▶ [TEXT PASSAGE]
===============

Am I My Brother’s Keeper?

This is a series of posts designed to help people approach diversity and inclusion. These are questions and scenarios we’ve actually heard or seen in the wild. This is part of our corporate programming for Diversity, Equity and Inclusion. For more information, click here.

 

Question:  I feel like people with disabilities have kind of hitched their wagon to the social justice movement and created a new kind of discrimination called “ableism” to further create more advantages and special treatment for themselves.  I fully understand the need for things like wheelchair access, handicapped parking and accommodations for people who can’t see or hear, for example, but now it seems like everybody with any kind of diagnosis, especially the so-called invisible illnesses can cry foul whenever they don’t think they are getting the red carpet treatment.  Doesn’t the American Disabilities Act provide a lot of benefits the rest of us don’t have?

 

You want me to hold still? Are you looking for…yourself? In me? A crip? Why would you do that?

Am I waiting for my red carpet? Am I receiving an honor of some sort? Why would I want that?

===============

▶ [WHAT TO PRODUCE] According to the introduction of the post titled "Am I My Brother's Keeper?", what corporate programming is the series part of? Answer from the text alone.

▶ [EXCERPTED DATA]
===============

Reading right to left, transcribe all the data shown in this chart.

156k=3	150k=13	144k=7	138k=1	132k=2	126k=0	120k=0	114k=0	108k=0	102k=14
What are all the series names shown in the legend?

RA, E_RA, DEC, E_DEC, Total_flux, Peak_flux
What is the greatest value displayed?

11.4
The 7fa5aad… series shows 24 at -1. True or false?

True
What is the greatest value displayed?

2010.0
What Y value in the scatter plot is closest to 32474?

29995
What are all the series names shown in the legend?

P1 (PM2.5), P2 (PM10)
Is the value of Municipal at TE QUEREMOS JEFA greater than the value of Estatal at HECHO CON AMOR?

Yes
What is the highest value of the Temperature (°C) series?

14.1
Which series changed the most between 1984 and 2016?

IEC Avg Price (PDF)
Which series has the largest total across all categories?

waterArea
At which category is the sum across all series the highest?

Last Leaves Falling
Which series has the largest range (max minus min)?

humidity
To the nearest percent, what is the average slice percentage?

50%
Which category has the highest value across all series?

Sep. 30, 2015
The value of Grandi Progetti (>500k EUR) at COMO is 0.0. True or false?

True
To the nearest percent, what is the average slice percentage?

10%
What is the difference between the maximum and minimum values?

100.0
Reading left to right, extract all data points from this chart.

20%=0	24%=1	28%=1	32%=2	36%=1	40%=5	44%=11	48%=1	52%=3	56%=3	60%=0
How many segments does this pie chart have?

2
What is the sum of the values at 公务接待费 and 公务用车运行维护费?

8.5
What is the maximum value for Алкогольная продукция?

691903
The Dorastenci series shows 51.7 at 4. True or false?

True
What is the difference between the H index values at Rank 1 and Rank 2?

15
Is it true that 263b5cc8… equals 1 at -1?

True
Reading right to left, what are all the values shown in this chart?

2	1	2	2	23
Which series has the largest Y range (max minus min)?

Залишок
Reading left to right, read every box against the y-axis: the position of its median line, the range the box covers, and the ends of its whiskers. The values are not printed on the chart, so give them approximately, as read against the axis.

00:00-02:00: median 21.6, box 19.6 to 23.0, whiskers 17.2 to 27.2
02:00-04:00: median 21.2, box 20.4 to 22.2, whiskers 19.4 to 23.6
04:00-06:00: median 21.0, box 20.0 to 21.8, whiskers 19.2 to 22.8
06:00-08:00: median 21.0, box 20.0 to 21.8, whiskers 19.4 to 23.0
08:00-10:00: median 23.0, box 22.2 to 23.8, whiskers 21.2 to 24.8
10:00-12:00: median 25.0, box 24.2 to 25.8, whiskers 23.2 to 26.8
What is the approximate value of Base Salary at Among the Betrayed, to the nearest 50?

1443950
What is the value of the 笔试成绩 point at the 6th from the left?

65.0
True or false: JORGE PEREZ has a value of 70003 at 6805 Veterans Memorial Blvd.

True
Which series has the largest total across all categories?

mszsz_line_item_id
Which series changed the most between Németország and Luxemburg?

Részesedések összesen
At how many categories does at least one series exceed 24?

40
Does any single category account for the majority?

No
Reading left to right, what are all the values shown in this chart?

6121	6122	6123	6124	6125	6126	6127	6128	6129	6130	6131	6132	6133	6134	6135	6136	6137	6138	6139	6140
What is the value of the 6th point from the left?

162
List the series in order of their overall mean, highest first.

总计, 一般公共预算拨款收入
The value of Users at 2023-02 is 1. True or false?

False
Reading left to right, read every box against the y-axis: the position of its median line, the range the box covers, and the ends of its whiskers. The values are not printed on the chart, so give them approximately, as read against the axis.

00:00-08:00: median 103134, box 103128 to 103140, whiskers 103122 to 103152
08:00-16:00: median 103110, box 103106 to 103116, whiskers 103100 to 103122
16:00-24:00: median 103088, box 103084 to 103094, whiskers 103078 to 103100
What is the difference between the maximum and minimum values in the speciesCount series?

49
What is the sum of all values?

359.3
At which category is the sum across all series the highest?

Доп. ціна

===============

▶ [SOLUTION FOR THIS TASK] The series is part of corporate programming for Diversity, Equity and Inclusion.